The U.S., however, is only a small part of the global population — about four and a half percent. And in 1988 the World Health Assembly launched the Global Polio Eradication Initiative, an effort aimed at eliminating polio worldwide. By 2006, two and a half billion children in two-hundred countries had been vaccinated. The result: reported cases dropped 99 percent. Only one problem remained. The remaining cases — a couple of thousand per year — were proving very difficult to stamp out.

And herein lay the difficult question: was eradicating polio worth the expense? On the surface the question seems unbelievably callous. A single preventable case is a tragedy. But there are tradeoffs. Over a half million people die annually from malaria; three times that many from AIDS related causes. Could the expenditure for eliminating polio be justified? 

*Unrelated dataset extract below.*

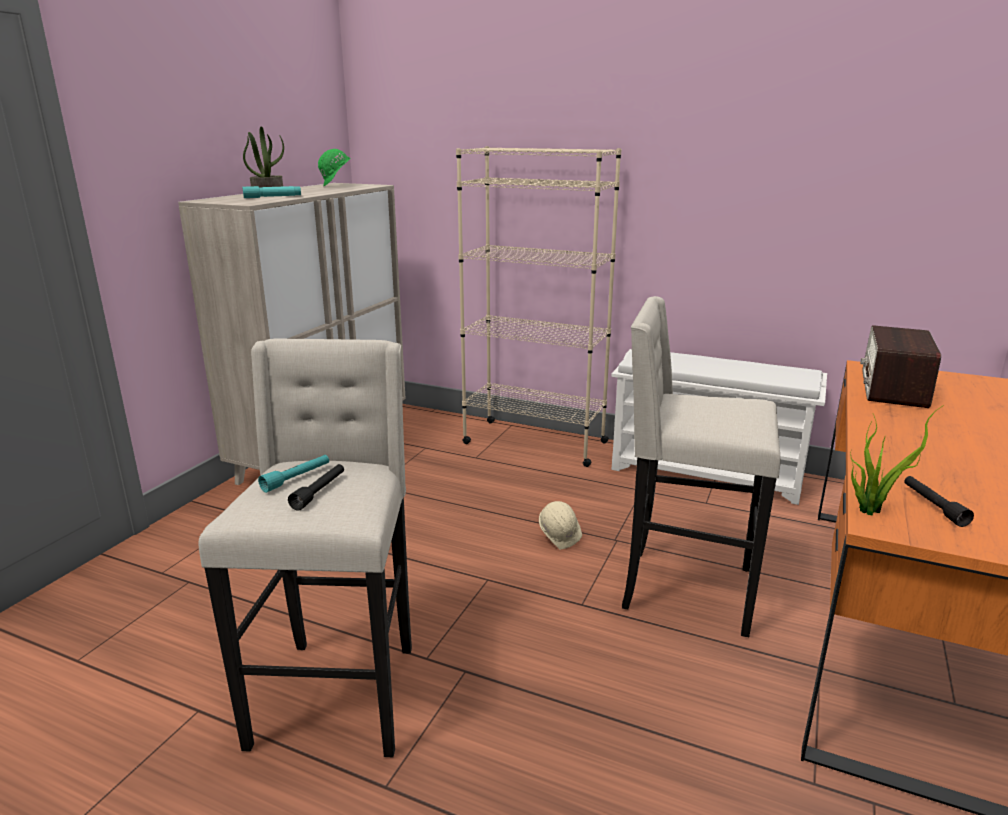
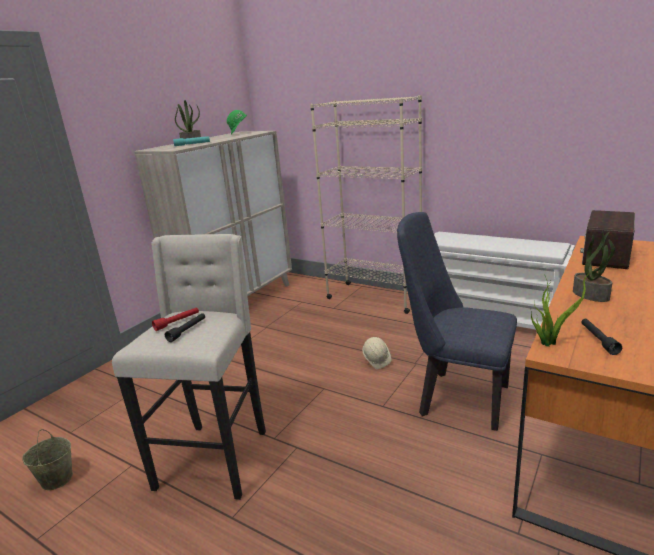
camera: 10 degrees right, 0 degrees up
(68, 740) = (56, 479): none -> beige bucket
(296, 478) = (177, 322): turquoise flashlight -> red flashlight
(684, 589) = (455, 397): beige stool -> blue chair
(897, 443) = (591, 295): none -> potted plant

Enter the mathematicians — specifically, individuals versed in analytics. Policy options were developed. Where and when would vaccines be administered? How would outbreaks be dealt with? Large computer models were run; models that simulated how different policies performed over time. The process took years and an answer didn't one day magically appear on a computer screen. What happened was more than magical: the mathematics inspired informed discussion. And when decision makers from around the world completed their deliberations, they mobilized behind a carefully reasoned conclusion: eradicate polio.

oral polio vaccine
Girl receiving oral polio vaccine in India. [flickr/CDC Global]

It wouldn't be easy. Polio lived on in places where modern medicine wasn't trusted. But the upfront cost was outweighed by the expense borne by victims of the crippling disease. The models showed that if polio wasn't eradicated, the chance of costly outbreaks was high. The mathematicians even came up with a dollar figure. By 2035, the expected savings from eradicating polio would be between forty and fifty billion dollars. The work was instrumental in securing the four billion dollars necessary to finish the job. And the mathematicians, together with the U.S. Centers for Disease Control, were honored by winning the 2014 INFORMS Edelman Prize — the highest professional honor awarded for the practice of analytics.

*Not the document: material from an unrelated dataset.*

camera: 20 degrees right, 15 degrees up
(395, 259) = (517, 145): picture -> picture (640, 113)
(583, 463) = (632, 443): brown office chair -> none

When we think of math we don't typically think of saving lives or affecting global policy. But then again, we should.

I'm Andy Boyd at the University of Houston, where we're interested in the way inventive minds work.

(Theme music)


oral polio vaccine

This baby in Nigeria receives 2 drops of oral polio vaccine. [flickr/CDC's McKenzie Andre]

Notes and references:

The Edelman Prize was presented to both the U.S. Centers for Disease Control and Kid Risk, Inc. Extensive, accessible information on the analytics referenced in this essay can be found on the Kid Risk website.

2014 Edelman Gala. From the INFORMS website. Accessed April 17, 2014.

This episode first aired on April 24, 2014.